L'âge d'or du cinéma muet s'est étendu sur une période d'à peine vingt ans. Ses liens organiques avec le théâtre étaient encore manifestes. Les acteurs du muet avaient un jeu affecté. C'était en partie pour pallier à la contrainte imposée par le cinéma muet. C'était aussi dans la droite lignée du jeu théâtral.
On entend encore les vieux dire qu'ils sont allés au "théâtre" lorsqu'ils vont au cinéma. Et ce n'est pas pour rien.
Évidemment, le cinéma muet n'était pas sans sonorités pour autant. On engagea des pianistes, puis des organistes, afin d'accompagner les images. Des orgues qui se sont achetés par milliers pour meubler les salles du septième art à ses touts débuts, lesquels sont tombés en désuétude avec l'arrivée du cinéma parlant.
Aller au cinéma, dans les années vingt, c'était un peu comme se rendre à la messe. Il y avait non seulement l'orgue, mais aussi les dorures, les colonnades, les plafonds voûtés, les lustres. Ce charme s'est rompu au fil des ans. Les salles de cinéma sont devenues sobres, carrées, et même un brin austères.
Hier, je suis allé au Cinéma Le Tapis Rouge pour assister à une séance toute particulière de visionnement et d'écoute.
L'organiste Claude Beaudoin, de Pro-Organo Mauricie, nous a offert une séance d'improvisation à couper le souffle en accompagnant le film Nosferatu de Murnau comme cela se faisait à la Belle Époque. La salle était pleine à craquer pour ce retour dans le passé. Claude Beaudoin jouait sur un orgue virtuel qui reproduisait les sonorités des plus grands orgues spécialement conçus pour les grandes salles de cinéma. Quoi de mieux que ce chef-d'oeuvre des films de vampires pour nous plonger dans une ambiance à la fois occulte et magique. Et quel défi pour l'organiste de suivre les images sans oublier ses doigts qui glissèrent sur les claviers pendant plus de quatre-vingt-dix minutes...
Les organisateurs de l'événement disent que l'événement était inédit. Je les crois. Et je souhaiterais que l'expérience soit renouvelée pour la plus grande félicité de ceux qui n'ont pas eu la chance d'y assister.
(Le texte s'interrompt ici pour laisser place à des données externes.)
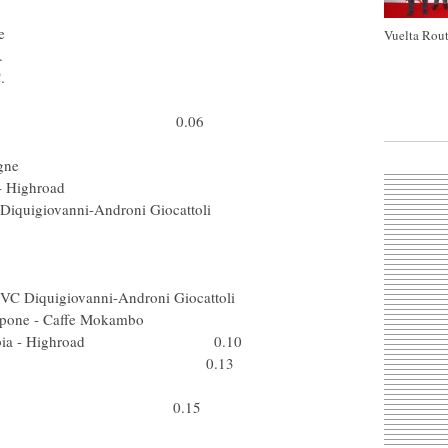
er (USA) Astana
) AG2R La Mondiale
Vuelta Rout
a) Lampre - N.G.C.
ta) Lampre - N.G.C.
 Cervelo Test Team
 Silence-Lotto 0.06
Col) Barloworld
pa) Caisse d'Epargne
eam Columbia - Highroad
PVC Diquigiovanni-Androni Giocattoli
Swe) Fuji-Servetto
 (Ned) Rabobank
(Bel) Quick Step
ti PVC Diquigiovanni-Androni Giocattoli
Acqua & Sapone - Caffe Mokambo
eam Columbia - Highroad 0.10
ut) Team Milram 0.13
 (RSA) Barloworld
Slo) Astana 0.15
 (Spa) Astana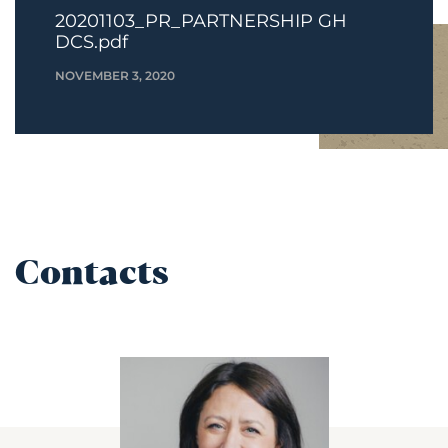
20201103_PR_PARTNERSHIP GH
DCS.pdf
NOVEMBER 3, 2020
Contacts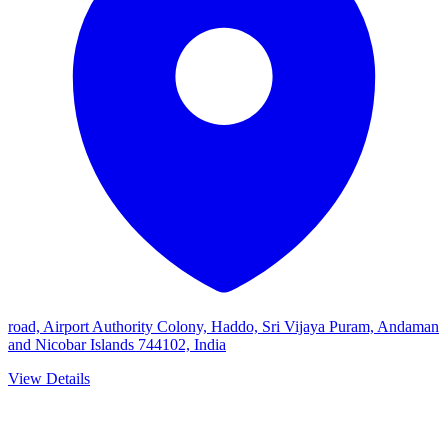
road, Airport Authority Colony, Haddo, Sri Vijaya Puram, Andaman
and Nicobar Islands 744102, India
View Details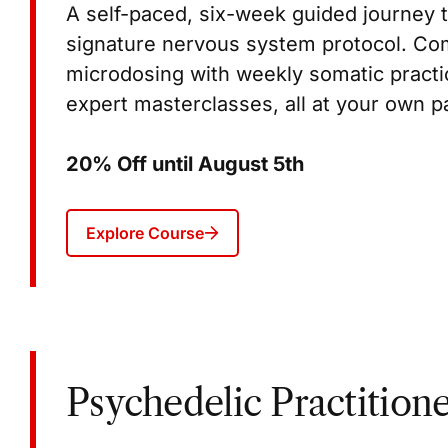
A self-paced, six-week guided journey t
signature nervous system protocol. C
microdosing with weekly somatic practic
expert masterclasses, all at your own pa
20% Off until August 5th
Explore Course
Psychedelic Practitione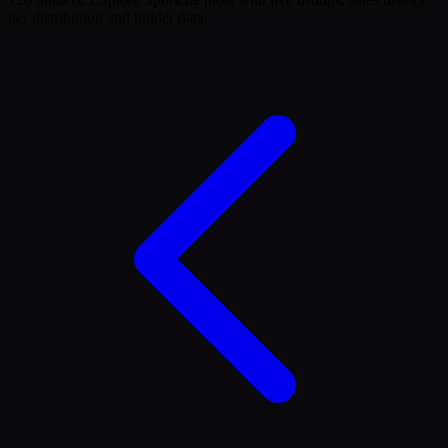
tier distribution and holder data.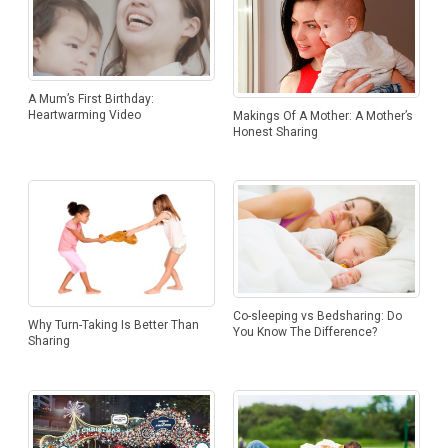
A Mum’s First Birthday:
Heartwarming Video
Makings Of A Mother: A Mother’s
Honest Sharing
Co-sleeping vs Bedsharing: Do
Why Turn-Taking Is Better Than
You Know The Difference?
Sharing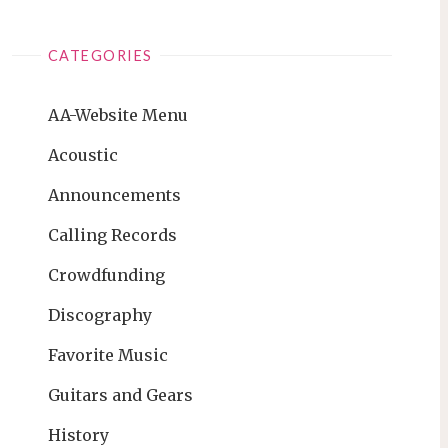
CATEGORIES
AA-Website Menu
Acoustic
Announcements
Calling Records
Crowdfunding
Discography
Favorite Music
Guitars and Gears
History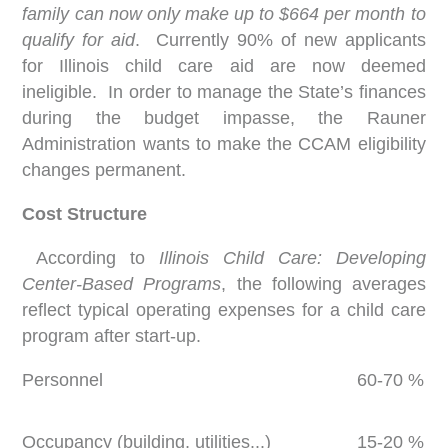
family can now only make up to $664 per month to
qualify for aid
. Currently 90% of new applicants
for Illinois child care aid are now deemed
ineligible. In order to manage the State’s finances
during the budget impasse, the Rauner
Administration wants to make the CCAM eligibility
changes permanent.
Cost Structure
According to
Illinois Child Care: Developing
Center-Based Programs
, the following averages
reflect typical operating expenses for a child care
program after start-up.
Personnel
60-70 %
Occupancy (building, utilities...)
15-20 %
Combien de chefs-d'oeuvre du muet mériteraient pareil traitement royal!
Combien de gens, fatigués par la modernité et les scénarios souvent répétitifs du cinéma actuel, trouveraient une raison d'élargir leur esprit et de goûter à ces trésors oubliés de l'histoire du cinéma?
J'imagine tant de films muets accompagnés à l'orgue! Tiens, on pourrait piger un film dans cette liste-ci.
On pourrait croire que la nostalgie n'est pas vendeuse.
Et pourtant, j'ai vu le contraire hier, à la grande surprise des organisateurs de l'événement comme j'ai pu moi-même l'entendre subrepticement.
J'ai la conviction qu'il y aurait salle comble, non seulement pour du cinéma muet accompagné par un organiste improvisant, mais aussi pour du cinéma de répertoire n'ayant pas été porté au grand écran depuis des lustres. La salle serait pleine pour The Good, the Bad and the Ugly. Idem pour un film comme 2001, A Space Odyssey. Toute une génération, la mienne plus particulièrement, ne demanderait pas mieux que de revivre sur grand écran une partie de leurs plus beaux souvenirs de cinéphiles.
Cela dit, je lève mon chapeau au plus qu'excellent organiste Claude Beaudoin et à l'association Pro-Organa Mauricie de nous avoir fait vivre de si beaux moments.